Support date times in date fields
This PR supports RFC3339 formatted datetimes in date fields. The datetimes are read and stored with maximum available precision.
The following points could still be addressed:
- [ ] With the current implementation the string "19 94" is parsed as "1994". Should this be fixed?
- [x] Roundtrips are not fully idempotent: the offset
Zturns into+00:00. - [ ] The tests are relatively limited, perhaps property-based tests could be implemented to improve this.
- [x] Dates could also support conversion from/to YAML hashes.
Technically, this is a breaking change, since the Date struct got new fields. For the future, this could be fixed by adding #[non_exhaustive] to the struct definition.
Fixes #30.
I have a change request with regards to error handling in the parse function. The parsing error should be reported instead of panicking or silently ignoring the malformed date.
Yes, the panic was an oversight. Ignoring the ParseErrorKind::TooShort has been deliberate however, since chrono's RFC3339 parser expects a full datetime, including offset. I've documented this in an additional commit.
If at all possible, whitespace should not be accepted within the dates' numbers. However, if this is not possible with
chronowithout preprocessing, we could keep the current behavior. Alternatively,unscannycould be used for a small custom RFC3339 parser instead ofchrono. I wanted to get rid of the regexes in favor of unscanny parsers anyways.
There's no need to fix chrono's parser. The problem is in hayagriva and can be fixed rather simply.

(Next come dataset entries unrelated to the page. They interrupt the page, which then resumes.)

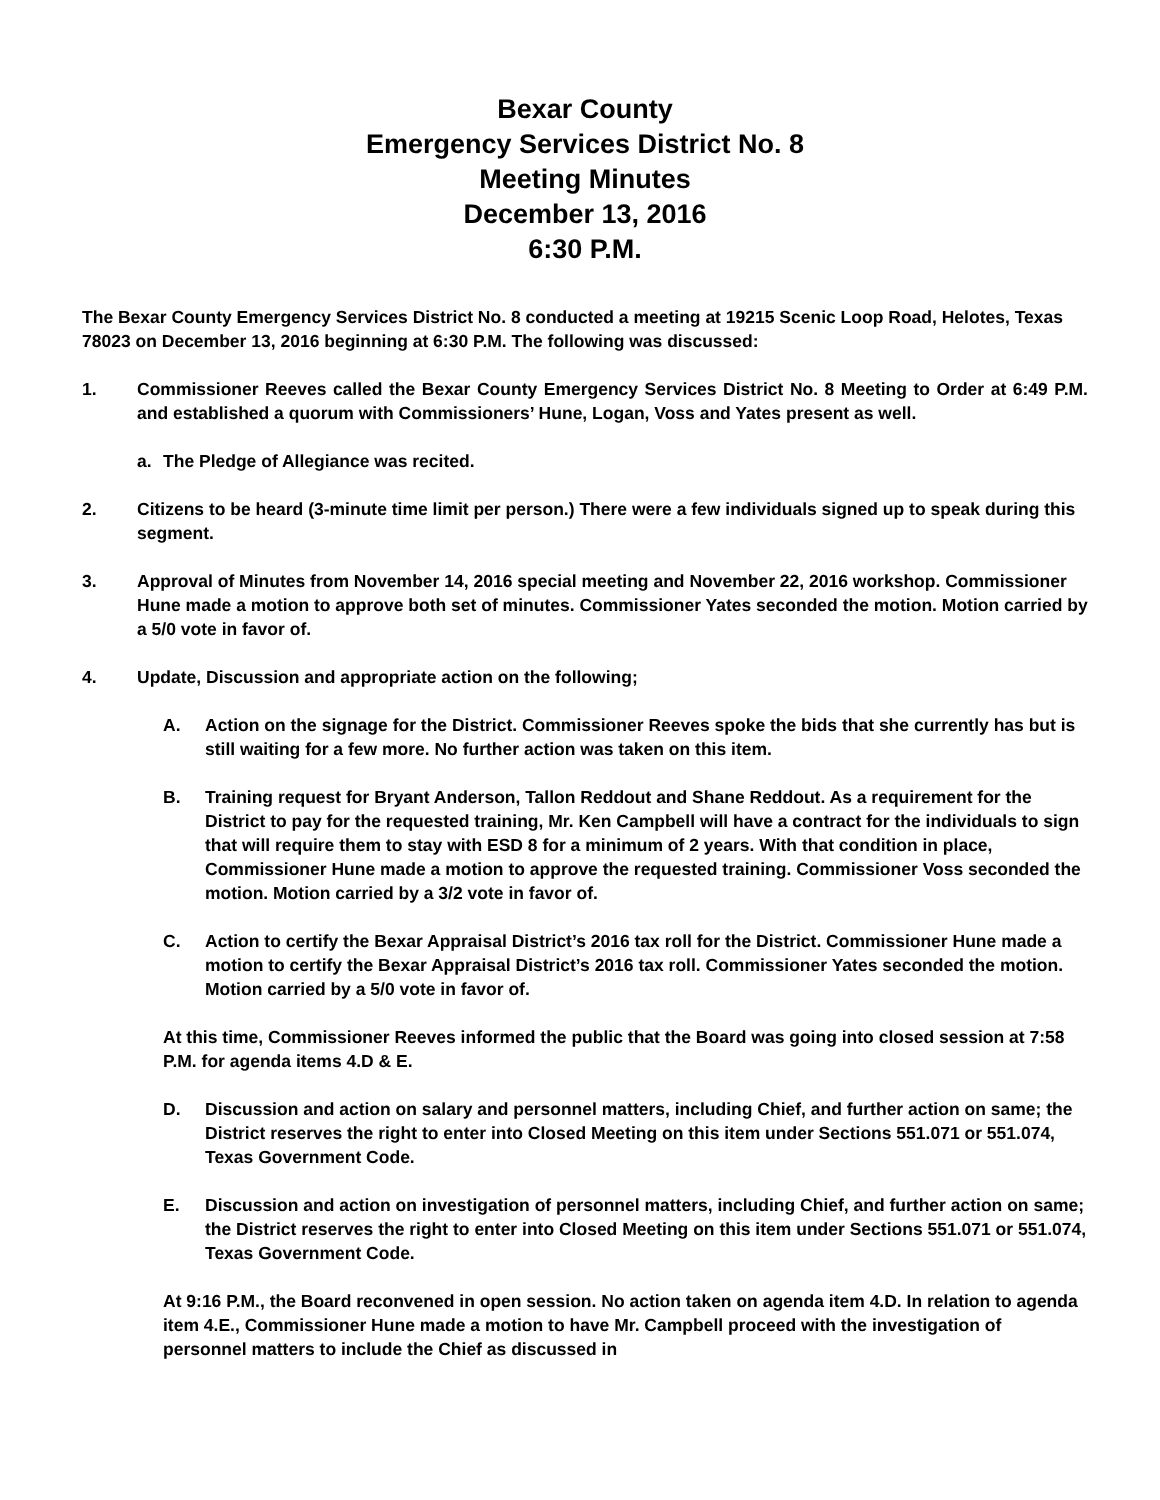Bexar County
Emergency Services District No. 8
Meeting Minutes
December 13, 2016
6:30 P.M.
The Bexar County Emergency Services District No. 8 conducted a meeting at 19215 Scenic Loop Road, Helotes, Texas 78023 on December 13, 2016 beginning at 6:30 P.M. The following was discussed:
1. Commissioner Reeves called the Bexar County Emergency Services District No. 8 Meeting to Order at 6:49 P.M. and established a quorum with Commissioners’ Hune, Logan, Voss and Yates present as well.
a. The Pledge of Allegiance was recited.
2. Citizens to be heard (3-minute time limit per person.) There were a few individuals signed up to speak during this segment.
3. Approval of Minutes from November 14, 2016 special meeting and November 22, 2016 workshop. Commissioner Hune made a motion to approve both set of minutes. Commissioner Yates seconded the motion. Motion carried by a 5/0 vote in favor of.
4. Update, Discussion and appropriate action on the following;
A. Action on the signage for the District. Commissioner Reeves spoke the bids that she currently has but is still waiting for a few more. No further action was taken on this item.
B. Training request for Bryant Anderson, Tallon Reddout and Shane Reddout. As a requirement for the District to pay for the requested training, Mr. Ken Campbell will have a contract for the individuals to sign that will require them to stay with ESD 8 for a minimum of 2 years. With that condition in place, Commissioner Hune made a motion to approve the requested training. Commissioner Voss seconded the motion. Motion carried by a 3/2 vote in favor of.
C. Action to certify the Bexar Appraisal District’s 2016 tax roll for the District. Commissioner Hune made a motion to certify the Bexar Appraisal District’s 2016 tax roll. Commissioner Yates seconded the motion. Motion carried by a 5/0 vote in favor of.
At this time, Commissioner Reeves informed the public that the Board was going into closed session at 7:58 P.M. for agenda items 4.D & E.
D. Discussion and action on salary and personnel matters, including Chief, and further action on same; the District reserves the right to enter into Closed Meeting on this item under Sections 551.071 or 551.074, Texas Government Code.
E. Discussion and action on investigation of personnel matters, including Chief, and further action on same; the District reserves the right to enter into Closed Meeting on this item under Sections 551.071 or 551.074, Texas Government Code.
At 9:16 P.M., the Board reconvened in open session. No action taken on agenda item 4.D. In relation to agenda item 4.E., Commissioner Hune made a motion to have Mr. Campbell proceed with the investigation of personnel matters to include the Chief as discussed in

However, I've noticed that by ignoring ParseErrorKind::TooShort, we also accept dates like 1994-. If we want to fix this, we would probably have to implement a custom RFC3339 parser anyways. This could also be an opportunity to improve the error handling, since chrono's errors are admittedly not good.
Should we go down that road?
I am okay with the roundtrip conversion from "Z" to "+00:00". Is there a semantic difference between the Zulu timezone and "+00:00"? At any rate, they specify the same time zone right now and I think that's unlikely to change unless the IETF wants to break the world.

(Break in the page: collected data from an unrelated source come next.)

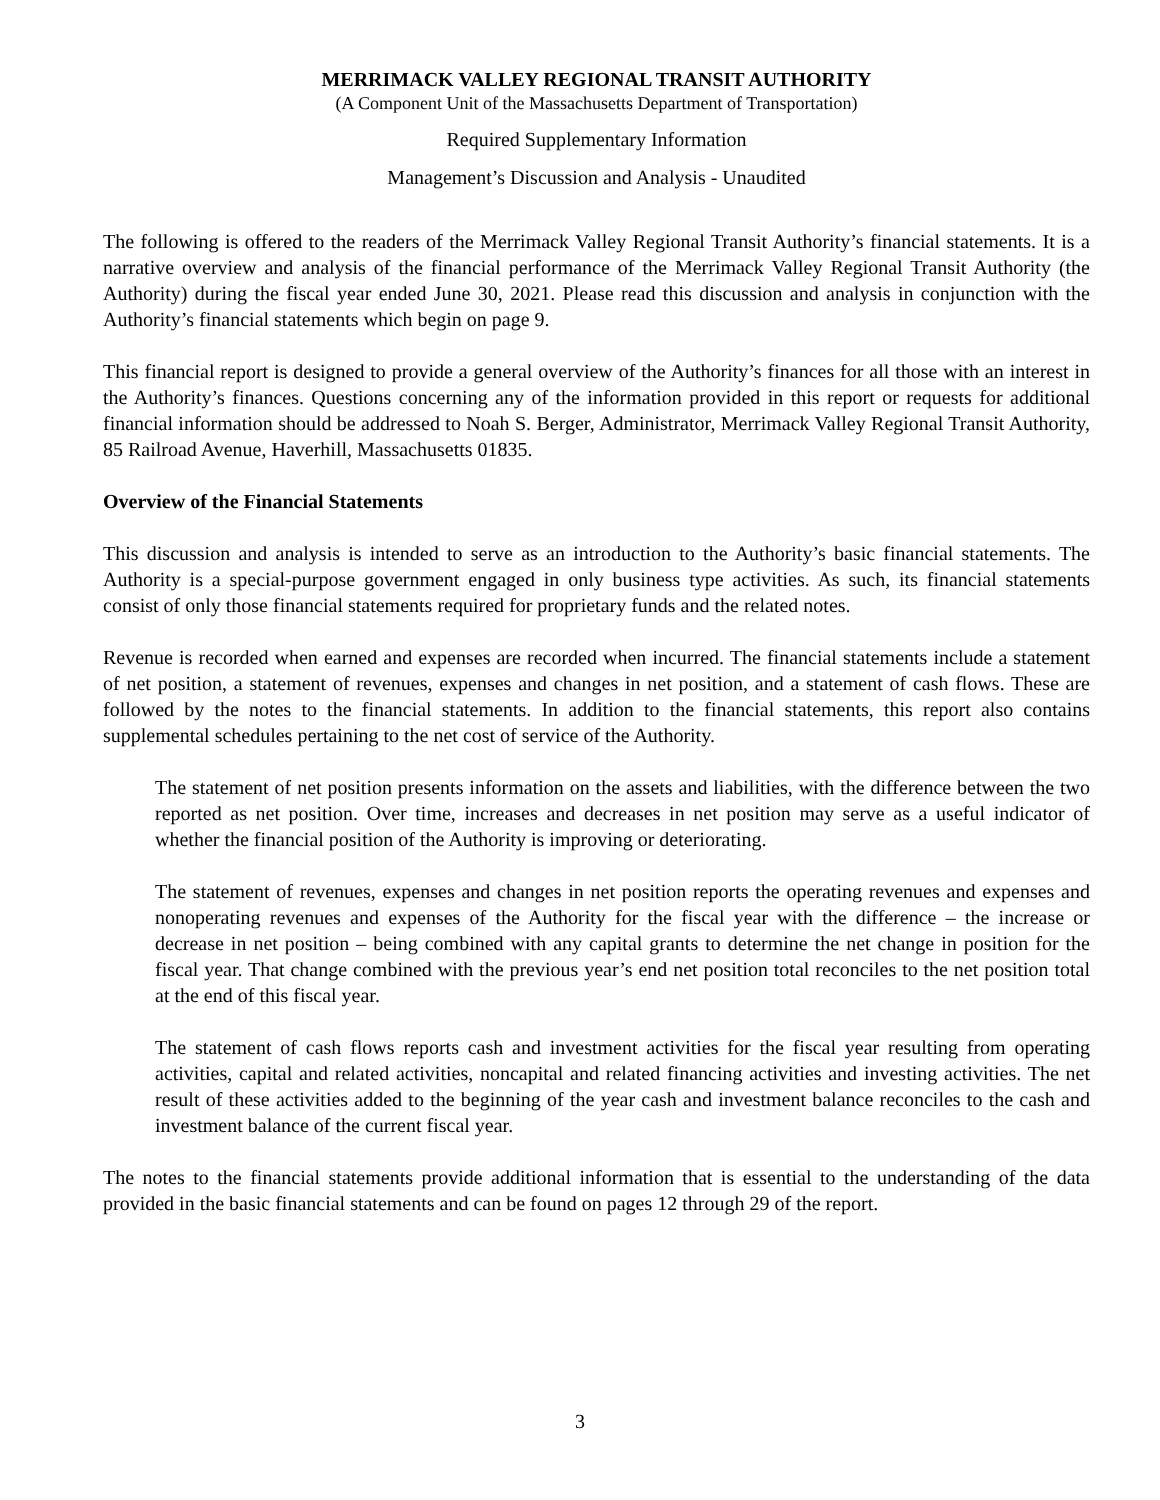MERRIMACK VALLEY REGIONAL TRANSIT AUTHORITY
(A Component Unit of the Massachusetts Department of Transportation)
Required Supplementary Information
Management’s Discussion and Analysis - Unaudited
The following is offered to the readers of the Merrimack Valley Regional Transit Authority’s financial statements. It is a narrative overview and analysis of the financial performance of the Merrimack Valley Regional Transit Authority (the Authority) during the fiscal year ended June 30, 2021. Please read this discussion and analysis in conjunction with the Authority’s financial statements which begin on page 9.
This financial report is designed to provide a general overview of the Authority’s finances for all those with an interest in the Authority’s finances. Questions concerning any of the information provided in this report or requests for additional financial information should be addressed to Noah S. Berger, Administrator, Merrimack Valley Regional Transit Authority, 85 Railroad Avenue, Haverhill, Massachusetts 01835.
Overview of the Financial Statements
This discussion and analysis is intended to serve as an introduction to the Authority’s basic financial statements. The Authority is a special-purpose government engaged in only business type activities. As such, its financial statements consist of only those financial statements required for proprietary funds and the related notes.
Revenue is recorded when earned and expenses are recorded when incurred. The financial statements include a statement of net position, a statement of revenues, expenses and changes in net position, and a statement of cash flows. These are followed by the notes to the financial statements. In addition to the financial statements, this report also contains supplemental schedules pertaining to the net cost of service of the Authority.
The statement of net position presents information on the assets and liabilities, with the difference between the two reported as net position. Over time, increases and decreases in net position may serve as a useful indicator of whether the financial position of the Authority is improving or deteriorating.
The statement of revenues, expenses and changes in net position reports the operating revenues and expenses and nonoperating revenues and expenses of the Authority for the fiscal year with the difference – the increase or decrease in net position – being combined with any capital grants to determine the net change in position for the fiscal year. That change combined with the previous year’s end net position total reconciles to the net position total at the end of this fiscal year.
The statement of cash flows reports cash and investment activities for the fiscal year resulting from operating activities, capital and related activities, noncapital and related financing activities and investing activities. The net result of these activities added to the beginning of the year cash and investment balance reconciles to the cash and investment balance of the current fiscal year.
The notes to the financial statements provide additional information that is essential to the understanding of the data provided in the basic financial statements and can be found on pages 12 through 29 of the report.
3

No, there's no semantic difference. It's purely syntactical.
Aren't YAML date hashes a bit niche? At any rate, I think they are not within the scope of this PR.
Breaking changes are fine at this stage. I do not think that
Dateneeds a#[non_exhaustive]. Changes to the struct will likely change the semantics of all of its fields and also change what users can express and thus choose to, so the notification to library consumers that something is up is warranted.
I think we could improve type safety by using an enum instead of options. That way, encoding "impossible" configurations like year + day, but no month would become impossible. The existing members could then be accessors on the enum. Does that sound good?
Hi @reknih, just a quick follow-up. Have you had some time to review the fixes and think about the questions?
Hey @m-haug, @reknih is currently on vacation, so you'll probably have to wait some more.
On a side note, I'm curious about the enum thing. I see that it would prevent impossible configurations, but wouldn't there be lots of boilerplate and overlapping variants?
Thanks for the heads-up and the feedback!
Yes, there would probably be some duplication in the enum itself, since "larger" variants, like a full datetime, have to contain the same information as "smaller" variants, like a date or a year only. This also depends on some other decisions surrounding the design of the parser. For example, should a time always contain a minute, or is an hour specification sufficient?
However, I don't think there would necessarily be lots of boilerplate when using the enum design, especially on the consumer side. By providing accessors (month / get_month), the existing interface could mostly be preserved (apart from requiring a method call). Internally, some boilerplate would probably be necessary to provide the accessors, but thanks to pattern matching with or-patterns that should also be limited.
It should also be possible to provide mutations capabilities in the enum design, albeit with more effort. Of the top of my head, I can see
- precision-preserving operations, like
set_month, - narrowing operations, like
round_to_monthortruncate_to_month, - and widening operations, like
append_month.
The naming is obviously open to bike-shedding. The first and the third category may have some overlap, depending on the chosen semantics. For example, set_day on a date containing only year and month could automatically widen the date once.
If you have further feedback, or see anything that I may not have considered yet, I'd be thrilled to hear about it.
The enum + methods design sounds good, in principle. One other consideration is whether it's a public enum or a private enum within a struct. That way we could also enforce that the individual fields are within bounds. It might also make sense to have a Date and a Time struct/enum which could be composed in a Datetime struct with Date and Option<Time> fields.
Is there still interesting in completing this?
Closed because of inactivity. #30 will remain open to track this.